▶ [WHAT THE TASK ASKS]: Turn the lines from the one containing "essayer à la" through the one containing "côte atlantique" into a numbered list, omitting any blank lines.

▶ [EXERCISE INPUT]:
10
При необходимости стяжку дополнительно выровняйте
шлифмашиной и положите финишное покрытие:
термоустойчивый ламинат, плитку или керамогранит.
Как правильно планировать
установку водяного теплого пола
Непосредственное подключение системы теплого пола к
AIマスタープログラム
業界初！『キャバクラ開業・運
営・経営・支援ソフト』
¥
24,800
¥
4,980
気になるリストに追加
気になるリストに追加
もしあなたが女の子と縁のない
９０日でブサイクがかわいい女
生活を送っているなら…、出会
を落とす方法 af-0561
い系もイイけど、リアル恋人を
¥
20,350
* * *
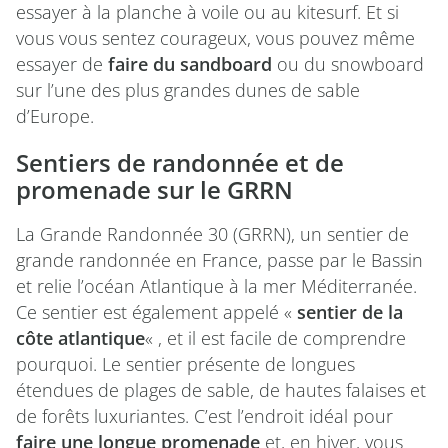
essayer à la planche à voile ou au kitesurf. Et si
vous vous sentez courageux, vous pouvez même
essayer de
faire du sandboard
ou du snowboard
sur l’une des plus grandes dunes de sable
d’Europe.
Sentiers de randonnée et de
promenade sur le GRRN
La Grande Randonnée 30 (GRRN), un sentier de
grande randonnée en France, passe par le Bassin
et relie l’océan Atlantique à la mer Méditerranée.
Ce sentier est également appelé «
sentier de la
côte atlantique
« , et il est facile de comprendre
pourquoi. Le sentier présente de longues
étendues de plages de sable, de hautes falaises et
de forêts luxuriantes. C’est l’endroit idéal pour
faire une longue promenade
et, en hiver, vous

▶ [YOUR RESPONSE]:
1. essayer à la planche à voile ou au kitesurf. Et si
2. vous vous sentez courageux, vous pouvez même
3. essayer de
4. faire du sandboard
5. ou du snowboard
6. sur l’une des plus grandes dunes de sable
7. d’Europe.
8. Sentiers de randonnée et de
9. promenade sur le GRRN
10. La Grande Randonnée 30 (GRRN), un sentier de
11. grande randonnée en France, passe par le Bassin
12. et relie l’océan Atlantique à la mer Méditerranée.
13. Ce sentier est également appelé «
14. sentier de la
15. côte atlantique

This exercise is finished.